TIME hurtles along. Two decades have birled by since Andrew Oldcorn achieved his greatest triumph at Wentworth. The bothersome aches, pains, hirples and hobbles that are part and parcel of thwacking dimpled balls for a living underline the passing of those years.

“My body tells me it’s 20 years but my mind can’t believe it’s gone by that quickly,” said the 61-year-old with a reflective chuckle.

Oldcorn’s glorious conquest in the Volvo PGA Championship – it is swanky BMW who do the sponsorship now – may have been a surprise to many, but not to the Bolton-born Scot.

Although he was 41 and ranked 137th on the European Order of Merit, he staved off the menacing advances of Angel Cabrera and Nick Faldo to embrace fame, fortune and considerable fulfilment.

“I honestly felt I could win something like the PGA and it was something I should have done a lot earlier in my career,” said Oldcorn, who emerged from a debilitating bout of ME in the early 1990s to win two European Tour titles before his Wentworth tour de force.

“I would have felt unfulfilled had I not won something like that. It was life changing. It gave my career validation. I’d had so many ups and downs and it was sweeter as I was older. At the same time, though, the fact I won it at an older age made it harder for me. Within two or three years, I’d lost my competitive edge.”

With thoroughbreds like Cabrera and Faldo lurking ominously, Oldcorn found himself peering nervously over his shoulder like a man who had just heard a bin lid tumble behind him as he walked down a dimly lit alley. He would stand firm, though. On the closing hole, Oldcorn pulled his second shot, got a free drop from the hospitality unit and executed a delightful chip which set up the final flourish of a birdie.

“That wedge was easily the best shot I’ve ever played,” he said. “It looked quite straightforward on the TV but I had actually dropped it in a divot. But I played it perfectly with soft hands. That shot will always stick in my mind.”

Oldcorn’s PGA win thrust him into new territory and opportunity came knocking like a show hosted by Hughie Green. Qualification for Sam Torrance’s European Ryder Cup suddenly became a very real prospect but a punishing push to make the grade would, quite literally, end in tears.

“After I’d won at Wentworth, I was in the qualifying spots and I said to Sam, ‘I’m never going to get a chance like this again, realistically, so I want to try and play as much as I can’,” recalled Oldcorn. “But I made a mistake.
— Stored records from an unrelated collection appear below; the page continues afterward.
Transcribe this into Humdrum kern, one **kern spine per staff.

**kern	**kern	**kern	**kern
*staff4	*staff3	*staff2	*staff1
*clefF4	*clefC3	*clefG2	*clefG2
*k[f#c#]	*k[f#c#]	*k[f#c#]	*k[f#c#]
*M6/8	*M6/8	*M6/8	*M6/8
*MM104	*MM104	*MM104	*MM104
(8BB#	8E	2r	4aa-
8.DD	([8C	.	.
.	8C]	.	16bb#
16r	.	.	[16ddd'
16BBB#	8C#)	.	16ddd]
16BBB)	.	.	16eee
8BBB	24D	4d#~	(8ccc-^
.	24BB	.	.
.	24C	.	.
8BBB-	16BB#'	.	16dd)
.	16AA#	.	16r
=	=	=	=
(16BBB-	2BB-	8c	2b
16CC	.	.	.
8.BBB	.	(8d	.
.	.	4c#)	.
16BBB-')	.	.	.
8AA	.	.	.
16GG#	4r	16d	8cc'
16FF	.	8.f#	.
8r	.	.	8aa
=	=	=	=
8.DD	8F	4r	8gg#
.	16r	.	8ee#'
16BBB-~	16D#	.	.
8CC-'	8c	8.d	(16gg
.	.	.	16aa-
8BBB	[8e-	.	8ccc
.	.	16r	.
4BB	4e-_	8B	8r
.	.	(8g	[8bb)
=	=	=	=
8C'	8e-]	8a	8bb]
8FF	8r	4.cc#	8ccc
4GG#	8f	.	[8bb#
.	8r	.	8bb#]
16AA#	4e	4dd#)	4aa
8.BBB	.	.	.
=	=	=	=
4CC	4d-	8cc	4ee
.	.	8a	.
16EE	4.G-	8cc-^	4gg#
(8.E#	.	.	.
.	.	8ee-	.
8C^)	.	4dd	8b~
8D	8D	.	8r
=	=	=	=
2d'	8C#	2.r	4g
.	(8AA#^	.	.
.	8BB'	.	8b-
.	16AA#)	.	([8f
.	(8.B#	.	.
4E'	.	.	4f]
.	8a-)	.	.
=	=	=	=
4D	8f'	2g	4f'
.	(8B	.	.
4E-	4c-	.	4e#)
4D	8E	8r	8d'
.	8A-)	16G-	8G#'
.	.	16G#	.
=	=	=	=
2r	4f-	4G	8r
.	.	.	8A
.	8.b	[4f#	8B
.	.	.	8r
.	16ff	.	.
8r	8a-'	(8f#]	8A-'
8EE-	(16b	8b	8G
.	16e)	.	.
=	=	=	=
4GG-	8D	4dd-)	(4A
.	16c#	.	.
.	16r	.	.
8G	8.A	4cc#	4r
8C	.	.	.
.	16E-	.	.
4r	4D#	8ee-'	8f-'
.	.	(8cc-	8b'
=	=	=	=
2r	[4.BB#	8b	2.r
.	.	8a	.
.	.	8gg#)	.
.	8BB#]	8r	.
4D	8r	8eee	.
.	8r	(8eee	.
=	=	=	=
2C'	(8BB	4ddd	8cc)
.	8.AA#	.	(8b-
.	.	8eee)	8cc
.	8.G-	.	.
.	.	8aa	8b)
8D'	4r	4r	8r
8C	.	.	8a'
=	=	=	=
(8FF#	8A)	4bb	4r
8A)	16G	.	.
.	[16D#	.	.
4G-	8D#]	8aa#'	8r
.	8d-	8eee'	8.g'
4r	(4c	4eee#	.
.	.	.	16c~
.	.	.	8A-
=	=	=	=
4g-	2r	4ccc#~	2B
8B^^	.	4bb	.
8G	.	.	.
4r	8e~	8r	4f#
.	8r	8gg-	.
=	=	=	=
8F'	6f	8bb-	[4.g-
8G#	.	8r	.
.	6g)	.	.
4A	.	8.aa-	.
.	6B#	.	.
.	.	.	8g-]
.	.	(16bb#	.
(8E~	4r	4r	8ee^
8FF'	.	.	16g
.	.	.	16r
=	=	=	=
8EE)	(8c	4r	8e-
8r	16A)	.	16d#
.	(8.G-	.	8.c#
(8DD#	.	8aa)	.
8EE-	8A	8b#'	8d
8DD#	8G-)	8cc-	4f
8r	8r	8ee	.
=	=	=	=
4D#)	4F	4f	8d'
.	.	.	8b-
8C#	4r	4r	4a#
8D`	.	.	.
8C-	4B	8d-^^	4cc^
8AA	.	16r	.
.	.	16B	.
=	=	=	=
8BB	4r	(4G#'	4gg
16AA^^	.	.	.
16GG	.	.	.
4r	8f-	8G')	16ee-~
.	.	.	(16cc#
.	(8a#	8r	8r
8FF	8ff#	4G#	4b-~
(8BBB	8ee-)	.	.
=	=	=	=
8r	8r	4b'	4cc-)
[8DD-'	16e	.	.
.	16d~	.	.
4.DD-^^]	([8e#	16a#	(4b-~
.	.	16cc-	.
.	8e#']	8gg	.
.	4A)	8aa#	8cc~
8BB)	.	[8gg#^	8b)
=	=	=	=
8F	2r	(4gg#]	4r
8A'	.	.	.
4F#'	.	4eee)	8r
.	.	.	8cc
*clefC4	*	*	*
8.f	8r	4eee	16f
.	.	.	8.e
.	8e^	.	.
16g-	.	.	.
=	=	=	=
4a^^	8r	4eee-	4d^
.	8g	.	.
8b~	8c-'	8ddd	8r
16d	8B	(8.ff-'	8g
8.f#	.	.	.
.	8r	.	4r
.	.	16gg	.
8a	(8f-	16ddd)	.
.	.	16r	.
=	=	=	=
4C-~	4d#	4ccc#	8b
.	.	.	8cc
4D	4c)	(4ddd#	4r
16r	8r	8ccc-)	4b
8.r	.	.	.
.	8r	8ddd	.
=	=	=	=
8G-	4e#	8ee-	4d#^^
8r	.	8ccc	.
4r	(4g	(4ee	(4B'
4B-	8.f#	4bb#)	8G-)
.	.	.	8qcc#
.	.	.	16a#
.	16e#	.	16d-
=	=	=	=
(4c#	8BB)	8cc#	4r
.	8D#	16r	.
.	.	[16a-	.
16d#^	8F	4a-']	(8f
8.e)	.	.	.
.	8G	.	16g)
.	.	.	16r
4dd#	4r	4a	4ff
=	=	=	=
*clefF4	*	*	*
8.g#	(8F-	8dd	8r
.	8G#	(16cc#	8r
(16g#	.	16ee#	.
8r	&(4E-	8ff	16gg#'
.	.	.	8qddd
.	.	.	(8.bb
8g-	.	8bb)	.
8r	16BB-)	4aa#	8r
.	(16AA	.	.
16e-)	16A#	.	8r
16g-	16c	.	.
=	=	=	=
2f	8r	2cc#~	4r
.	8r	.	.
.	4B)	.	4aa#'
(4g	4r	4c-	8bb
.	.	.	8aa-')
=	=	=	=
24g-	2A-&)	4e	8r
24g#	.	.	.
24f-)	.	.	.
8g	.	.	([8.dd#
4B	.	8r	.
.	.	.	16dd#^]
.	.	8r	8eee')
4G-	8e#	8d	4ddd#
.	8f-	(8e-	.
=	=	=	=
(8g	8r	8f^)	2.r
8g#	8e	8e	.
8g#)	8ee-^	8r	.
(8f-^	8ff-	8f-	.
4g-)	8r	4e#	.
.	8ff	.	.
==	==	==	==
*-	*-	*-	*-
“In retrospect, I should have gone back to Sam and said I’d have more chance if I took some weeks off. But I played 12 weeks out of 14, with two of them in America. It came to the last counting event in Munich and I still could have made it but my body was in pieces. When I finally realised I hadn’t made the team I was really, really upset. Sam came to see me in the locker room and there were a lot of tears. Three weeks after that, I was gone with my back. I was out for six months. I had paid two heavy prices. Firstly, I got my schedule all wrong trying to make the Ryder Cup and, secondly, I lost a series of opportunities because of the injury.”

Oldcorn had pondered “blagging some hospitality” at this week’s Wentworth showpiece for a glass-clinking, 20th anniversary celebration of his victory but he is playing in the Scottish Senior Open at Royal Aberdeen.

The good old days still stir the senses.

“I do reminisce about it and I still miss that level of golf, with the crowds and the magnitude of the occasion,” he said. “The only thing that would match the Wentworth win would be a Senior Open but that’s unlikely to happen at 61.

“When I’m old and grey, or older and greyer than now,

I’ll look back on the PGA as the greatest moment of my career.”